PAGE EXTRACT:
════════════════════
There are various drivers towards a smart grid capable of addressing future challenges
and opportunities. The priority of local drivers and challenges might differ from place to
place. To mention a few of them (IEC, 2011; Electricity Advisory Committee, 2008;
European Commission, 2006; SmartGrids, 2011):





Aging infrastructure, security of supply and growing demand for energy.
Integrating intermittent energy sources.
Sustainability and environmental issues such as for example an increased public
awareness of environmental issues putting pressure on politicians to reduce C02
emissions and put in place regulations to increase energy efficiency.
Liberalised market and user-centric approach.
Politics and regulatory aspects.
════════════════════
DATASET CONTENT:

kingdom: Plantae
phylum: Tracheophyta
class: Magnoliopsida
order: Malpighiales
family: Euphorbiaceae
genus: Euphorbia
════════════════════
GIVEN REQUEST: Print everything in the smart grid passage from "Integrating intermittent energy" down to "and user-centric approach.".

ANSWER IN FULL:
Integrating intermittent energy sources.
Sustainability and environmental issues such as for example an increased public
awareness of environmental issues putting pressure on politicians to reduce C02
emissions and put in place regulations to increase energy efficiency.
Liberalised market and user-centric approach.